- Born: Eleanor Constance Beatty 1879 County Longford
- Died: 28 March 1956 (aged 76–77) Clonskeagh, Dublin

= Eleanor Whitton =

Irish animal rights campaigner

Eleanor Whitton (1879 – 28 March 1956) was an Irish animal welfare campaigner, being a founding member of the South County Dublin Society for the Prevention of Cruelty to Animals and the Irish branch of the International League for the Protection of Horses.

==Biography==
Eleanor Whitton was born as Eleanor Constance Beatty in 1879 in County Longford. She was the daughter of Church of Ireland minister, Rev. Alexander Beatty. She married Henry M. Whitton, registrar of the court of appeal in 1902. The couple had a son and two daughters. In 1954 their son, Cuthbert Henry Whitton, was appointed prime judge in the supreme court of Singapore. As a skilled horse rider, Whitton was one of the founding members of the South County Dublin Society for the Prevention of Cruelty to Animals (SPCA) in 1905, serving as the honorary secretary until 1954. She led a campaign against the export of horses for slaughter in 1928 by being an establishing member of the International League for the Protection of Horses (ILPH), a charity originally set up by Ada Cole, being the honorary director of the charity in Ireland for the rest of her life. ILPH was described as "almost a one-woman show", Whitton conducted investigations into the shipping conditions of horses, and launched a campaign to ban their live export. She is believed to have bought between 4000 and 9000 horses personally to rescue them, aiding in the purchase of "rest fields" for them in Rathfarnham, the first type of sanctuary of its kind in Ireland.

At the end of World War II, Ireland began exporting large numbers of horses for France and Belgium for horse meat, with Whitton spending a large portion of time watching the loading of live animals.
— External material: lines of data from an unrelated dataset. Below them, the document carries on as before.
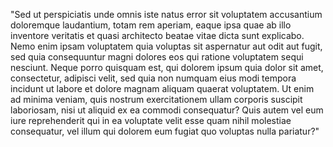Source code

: "Sed ut perspiciatis unde omnis iste natus error sit voluptatem accusantium doloremque laudantium, totam rem aperiam, eaque ipsa 
quae ab illo inventore veritatis et quasi architecto beatae vitae dicta sunt explicabo. Nemo enim ipsam voluptatem quia voluptas 
sit aspernatur aut odit aut fugit, sed quia consequuntur magni dolores eos qui ratione voluptatem sequi nesciunt. Neque porro 
quisquam est, qui dolorem ipsum quia dolor sit amet, consectetur, adipisci velit, sed quia non numquam eius modi tempora incidunt 
ut labore et dolore magnam aliquam quaerat voluptatem. Ut enim ad minima veniam, quis nostrum exercitationem ullam corporis 
suscipit laboriosam, nisi ut aliquid ex ea commodi consequatur? Quis autem vel eum iure reprehenderit qui in ea voluptate 
velit esse quam nihil molestiae consequatur, vel illum qui dolorem eum fugiat quo voluptas nulla pariatur?"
She would ensure that the conditions on the ships were good, and that the horses were fit to travel. On one occasion she hired a vet to travel on a ship bound for France. She travelled across Ireland inspecting horses in her capacities in both the SPCA and ILPH. The work of Whitton and these groups came to public attention in 1952 when SPCA, ILPH, Our Dumb Friends' League and the Dublin Animals' Protection Association organised a protest march through central Dublin of 1000 people on 28 March 1952. They also held a well-attended meeting on 28 April 1952 at the Mansion House, Dublin. The common policy of the three groups was called the "five Ps", namely parades, posters, protest meetings, publicity and politics. Whitton did not live to see the ban on live horse exports from Ireland, but the campaigns resulted in legislation being passed to that effect in 1961, 1963 and 1964. Her work also secured the support of a number of TDs including Patrick O'Donnell, Alfred Patrick Byrne, William Norton, Patrick Cogan, Henry Morgan Dockrell, Michael Ffrench-O'Carroll, William Davin and taoiseach John A. Costello.

Whitton's work has been viewed as bringing animal welfare into Irish public policy. She died at her home at 10 Laburnum Road, Clonskeagh, Dublin on 28 March 1956.